In other words, keep the poor people, and the tourists, and anyone else who doesn't belong there, far, far away.
Reservoirs across the city have been repurposed as recreation areas for decades, including the glorious transformation that recently took place at Echo Park Lake. A short two miles from Silver Lake Reservoir, the revitalized basin has become a thriving, lotus-fringed shining exemplar of public space. There are more birds. There are more fish. The neighborhood was not overrun by people who suddenly “discovered” the lake.

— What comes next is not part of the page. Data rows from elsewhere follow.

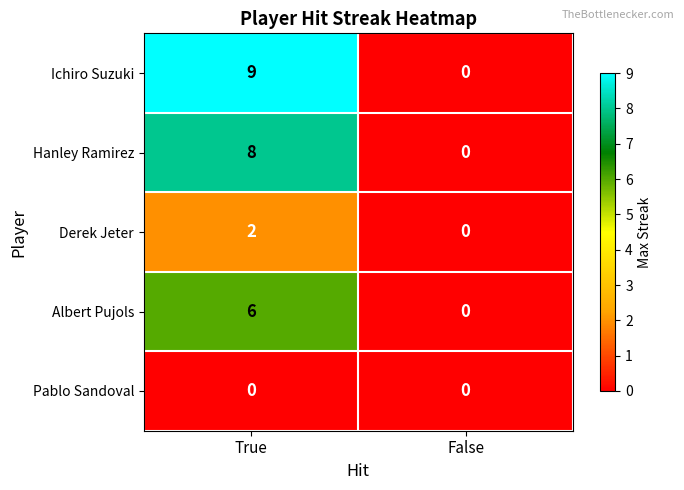

What is the average value of the Albert Pujols series?

3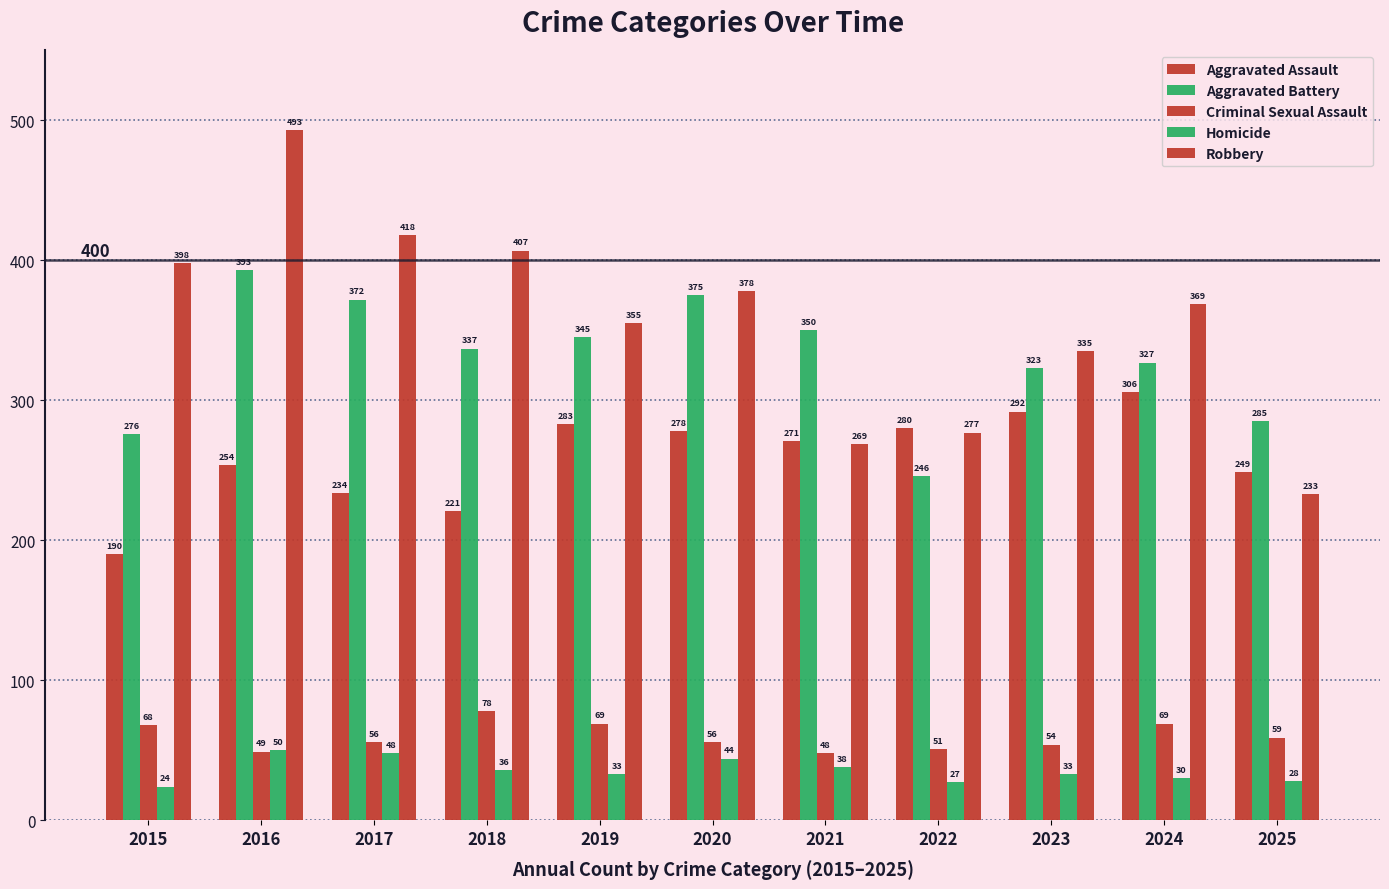

The Homicide series shows 57 at 2018. True or false?

False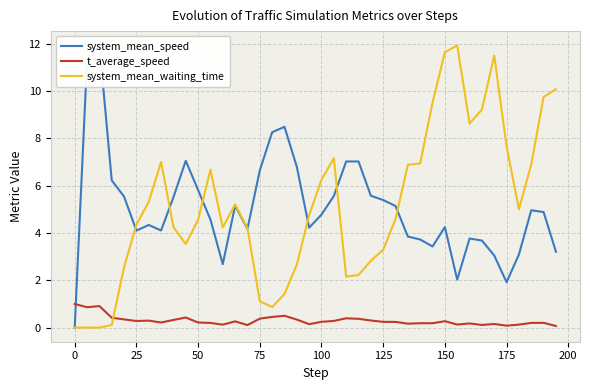

What is the maximum value for system_mean_waiting_time?

11.9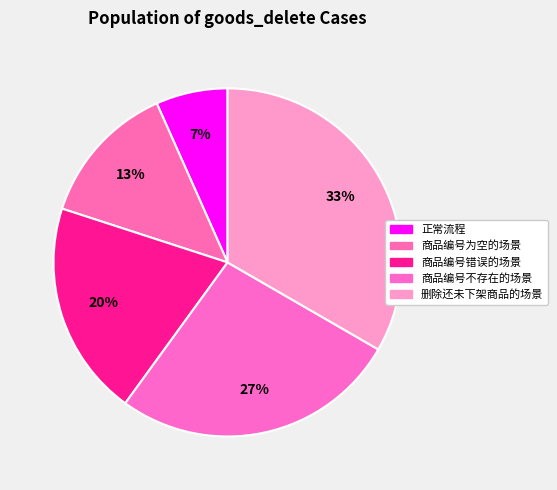

Count the number of slices in the pie.

5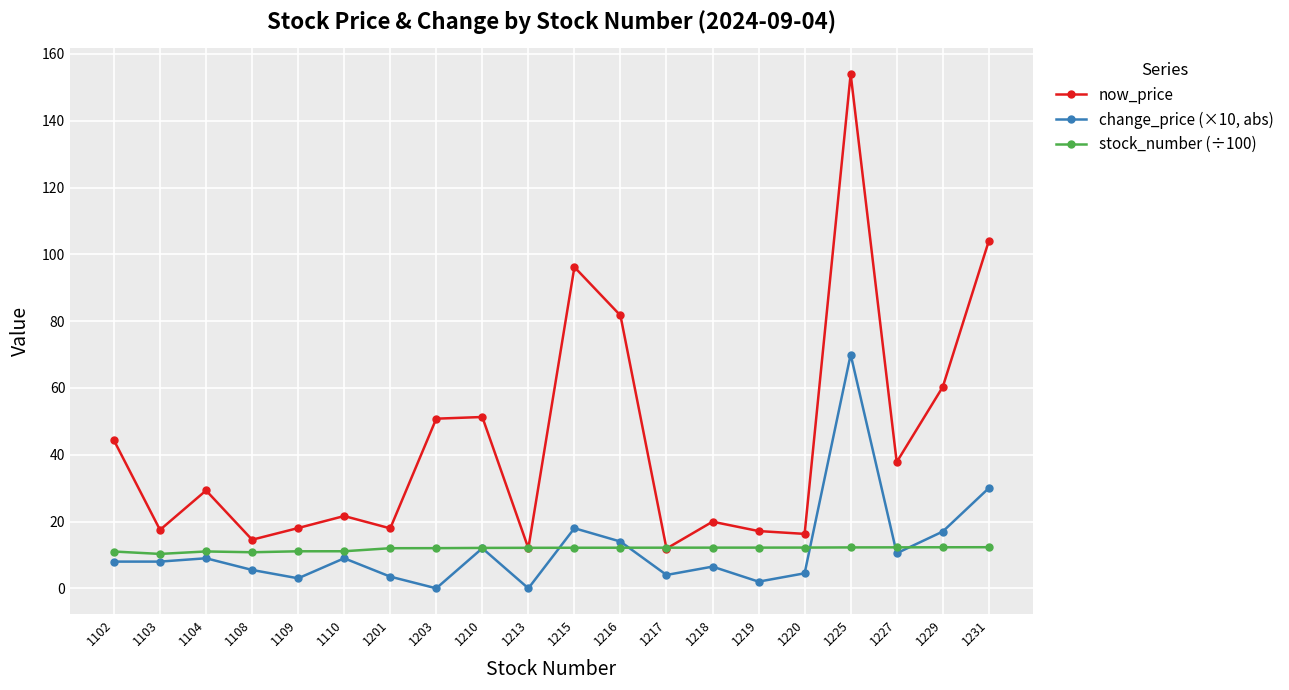

How many series are shown in this chart?

3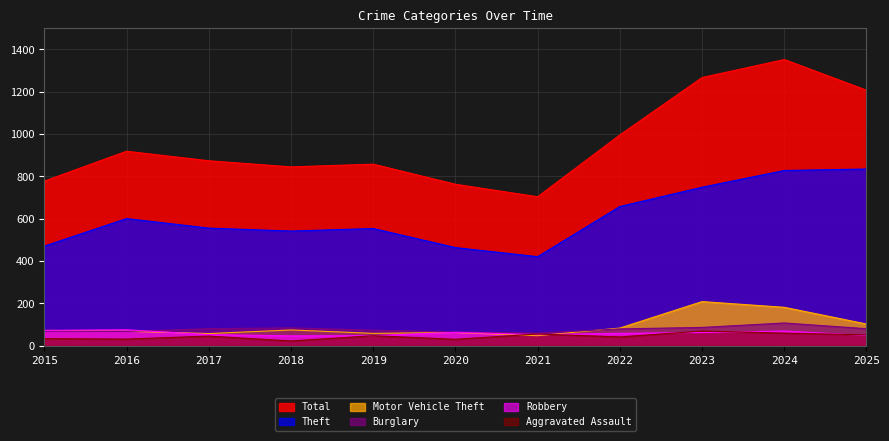

Read the Theft value at 2021.

421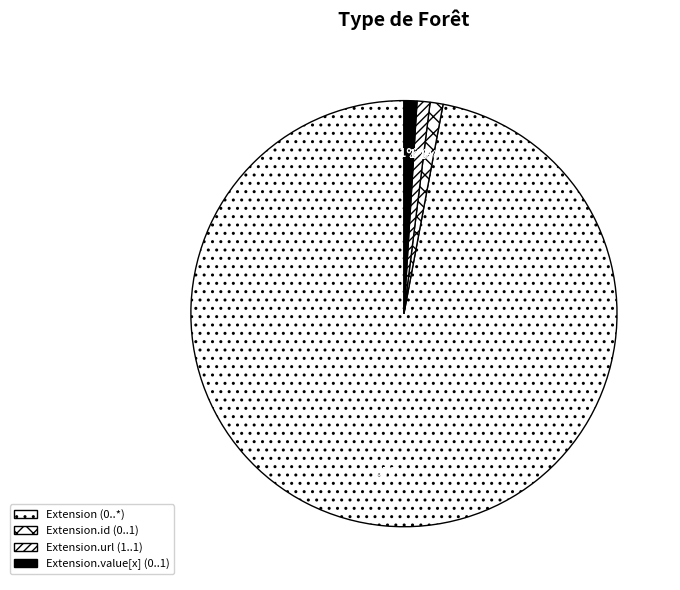

Count the number of slices in the pie.

4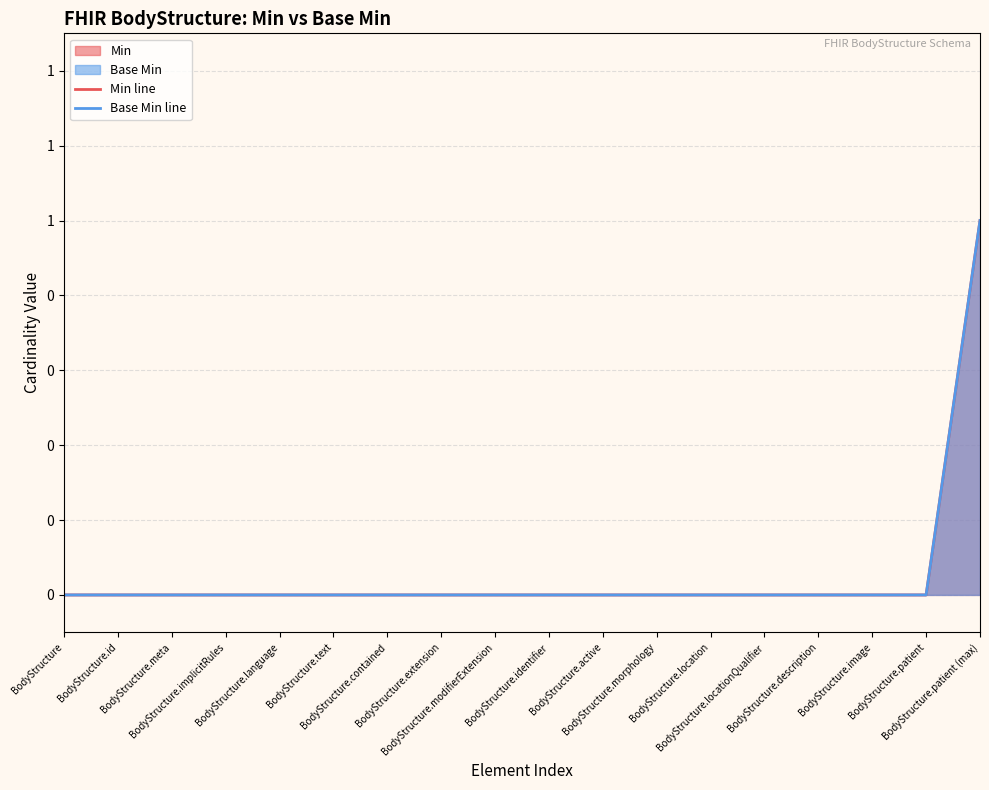

How many Min line values are between 0 and 1?

18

In fact, at all times of day, it feels cleaner, safer, and more vibrant.
To see the Silver Lake Reservoir’s future, you’ll have to walk one mile northwest to the Rowena Reservoir, a beautifully landscaped body of water with a naturalized shore, native plantings, and two waterfalls, earning it the nickname “Fantasy Island.”
When the Rowena Reservoir was completed in 2001, LADWP was praised for its urban design foresight, where it “listened to residents and provided a pleasing landscape” that didn’t simply serve a utilitarian purpose (the reservoir is actually a shallow pond with the functional water storage tank below). Yet since the moment it was completed Rowena Reservoir was completely closed off to the public. To the relief of those who dwell upon its banks, the reservoir remains gated and locked, so few Angelenos can see the idyllic $14 million makeover they helped fund.
In a few weeks, the Silver Lake Reservoir will once again be filled to its asphalt brim. From a certain elevation, the at-capacity reservoir is a stunning aquamarine, and no fence is visible. For the handful of Angelenos who are able to sit on their well-appointed properties and gaze upon its waters unencumbered, the restoration of this view will signify a win, a maintenance of the status quo where outsiders remain outsiders.
For the rest of us, the reservoir will still be there, of course, a place we can walk around, or peer at through a chain-link fence, or view splashing birds from a great distance, or lay by until we have to empty our bladders. Eventually, yes, the fence might come down. Some more trees might be planted on the shores. But as long as the many barriers between people and water remain, this will never be a true public space. The concrete banks will never be removed because they are intended to signify the very distinct boundaries for the outsiders. Look, but don’t touch. Use, but don’t experience. Visit, but don’t stay.